As an illustration of this dynamic: my mom had this notion that I should grow up with a modicum of elegance myself, so she took it upon herself to coach me on the finer points of etiquette and deportment. I am sad to report that I grew weary of this type of attention after I was no longer a little girl. Weary to the point of chafing. One time she made a discreet gesture in the Kroger store — right next to the celery display in the produce aisle — to remind me to correct my sagging posture. I was mortified and not at all pleased. It had suddenly become clear that somehow, along the way from five to thirteen, my fixation on her larger-than-life status had waned.
For a few years I would struggle with conflicted feelings: I still admired and loved her very much and desperately needed her instruction and wisdom, but I also had a strong compulsion to make my own mark and to not need her.
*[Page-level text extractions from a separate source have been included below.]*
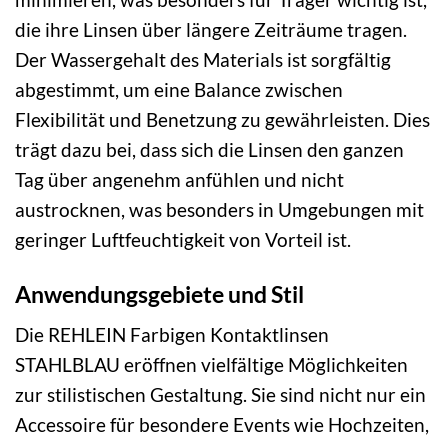
die ihre Linsen über längere Zeiträume tragen.
Der Wassergehalt des Materials ist sorgfältig
abgestimmt, um eine Balance zwischen
Flexibilität und Benetzung zu gewährleisten. Dies
trägt dazu bei, dass sich die Linsen den ganzen
Tag über angenehm anfühlen und nicht
austrocknen, was besonders in Umgebungen mit
geringer Luftfeuchtigkeit von Vorteil ist.
Anwendungsgebiete und Stil
Die REHLEIN Farbigen Kontaktlinsen
STAHLBLAU eröffnen vielfältige Möglichkeiten
zur stilistischen Gestaltung. Sie sind nicht nur ein
Accessoire für besondere Events wie Hochzeiten,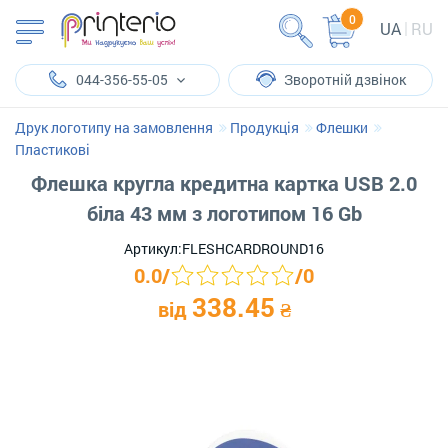
0
UA
RU
044-356-55-05
Зворотній дзвінок
Друк логотипу на замовлення
Продукція
Флешки
Пластикові
Флешка кругла кредитна картка USB 2.0
біла 43 мм з логотипом 16 Gb
Артикул:
FLESHCARDROUND16
0.0
/
/
0
338.45
від
₴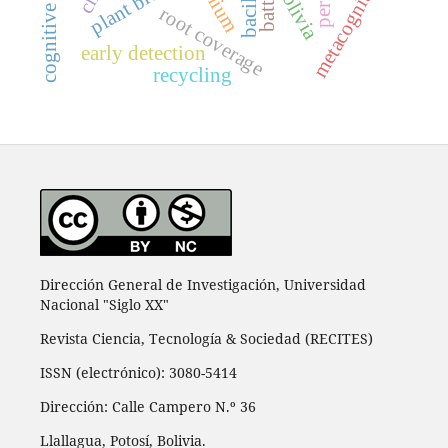
metacognition
lithium
bolivia
root coverage
early detection
recycling
Dirección General de Investigación, Universidad
Nacional "Siglo XX"
Revista Ciencia, Tecnología & Sociedad (RECITES)
ISSN (electrónico): 3080-5414
Dirección: Calle Campero N.º 36
Llallagua, Potosí, Bolivia.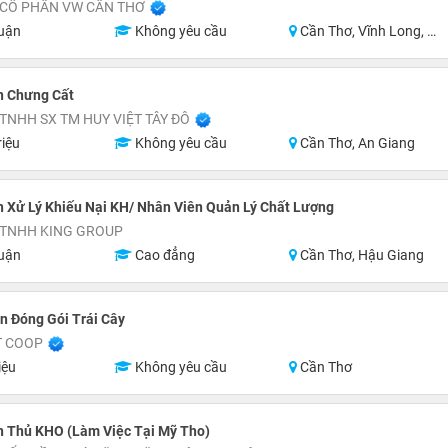
 CỔ PHẦN VW CẦN THƠ
uận
Không yêu cầu
Cần Thơ, Vĩnh Long, An Giang
n Chưng Cất
TNHH SX TM HUY VIỆT TÂY ĐÔ
riệu
Không yêu cầu
Cần Thơ, An Giang
 Xử Lý Khiếu Nại KH/ Nhân Viên Quản Lý Chất Lượng
 TNHH KING GROUP
uận
Cao đẳng
Cần Thơ, Hậu Giang
n Đóng Gói Trái Cây
T COOP
iệu
Không yêu cầu
Cần Thơ
n Thủ KHO (Làm Việc Tại Mỹ Tho)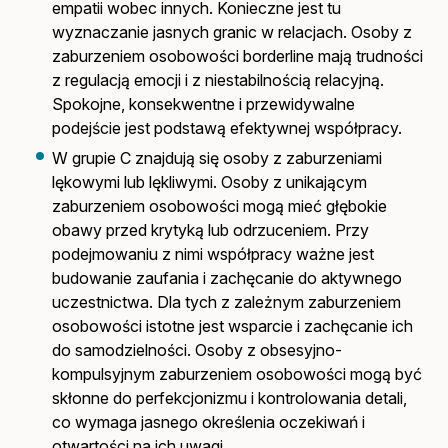
empatii wobec innych. Konieczne jest tu
wyznaczanie jasnych granic w relacjach. Osoby z
zaburzeniem osobowości borderline mają trudności
z regulacją emocji i z niestabilnością relacyjną.
Spokojne, konsekwentne i przewidywalne
podejście jest podstawą efektywnej współpracy.
W grupie C znajdują się osoby z zaburzeniami
lękowymi lub lękliwymi. Osoby z unikającym
zaburzeniem osobowości mogą mieć głębokie
obawy przed krytyką lub odrzuceniem. Przy
podejmowaniu z nimi współpracy ważne jest
budowanie zaufania i zachęcanie do aktywnego
uczestnictwa. Dla tych z zależnym zaburzeniem
osobowości istotne jest wsparcie i zachęcanie ich
do samodzielności. Osoby z obsesyjno-
kompulsyjnym zaburzeniem osobowości mogą być
skłonne do perfekcjonizmu i kontrolowania detali,
co wymaga jasnego określenia oczekiwań i
otwartości na ich uwagi.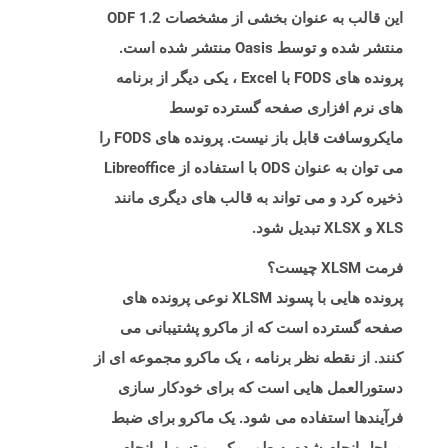
این قالب به عنوان بخشی از مشخصات ODF 1.2
منتشر شده و توسط Oasis منتشر شده است.
پرونده های FODS با Excel ، یکی دیگر از برنامه
های نرم افزاری صفحه گسترده توسط
مایکروسافت قابل باز نیست. پرونده های FODS را
می توان به عنوان ODS با استفاده از Libreoffice
ذخیره کرد و می تواند به قالب های دیگری مانند
XLS و XLSX تبدیل شود.
فرمت XLSM چیست؟
پرونده هایی با پسوند XLSM نوعی پرونده های
صفحه گسترده است که از ماکرو پشتیبانی می
کنند. از نقطه نظر برنامه ، یک ماکرو مجموعه ای از
دستورالعمل هایی است که برای خودکار سازی
فرآیندها استفاده می شود. یک ماکرو برای ضبط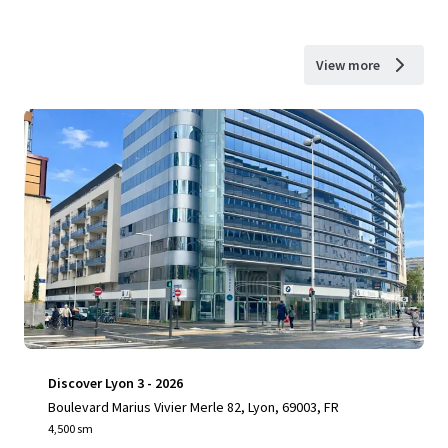
View more
Discover Lyon 3 - 2026
Boulevard Marius Vivier Merle 82, Lyon, 69003, FR
4,500 sm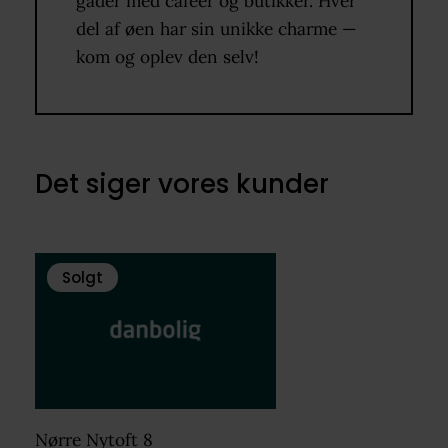
gader med caféer og butikker. Hver
del af øen har sin unikke charme —
kom og oplev den selv!
Det siger vores kunder
Solgt
Nørre Nytoft 8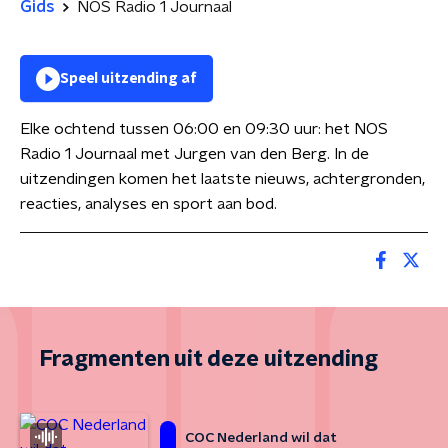
Gids
NOS Radio 1 Journaal
Speel uitzending af
Elke ochtend tussen 06:00 en 09:30 uur: het NOS
Radio 1 Journaal met Jurgen van den Berg. In de
uitzendingen komen het laatste nieuws, achtergronden,
reacties, analyses en sport aan bod.
Fragmenten uit deze uitzending
COC Nederland wil dat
In my immaturity I thought that being myself meant I couldn’t be like her. Regrettably, I pulled away and deliberately chose styles and self-expressions that were pretty far from what she would have chosen, even when it meant creating extra hassle for myself. This pattern persisted until I got married and set up a household of my own. It was at this point that the trajectory began to turn, ultimately 180 degrees (although the arc was pretty wide). Over the years she would gradually, but consistently, reclaim every inch of her lofty stature in my eyes.
Today my heart beats in perfect synchronicity with my five-year-old heart of yesteryear: my mom still reigns as the Queen of Loveliness.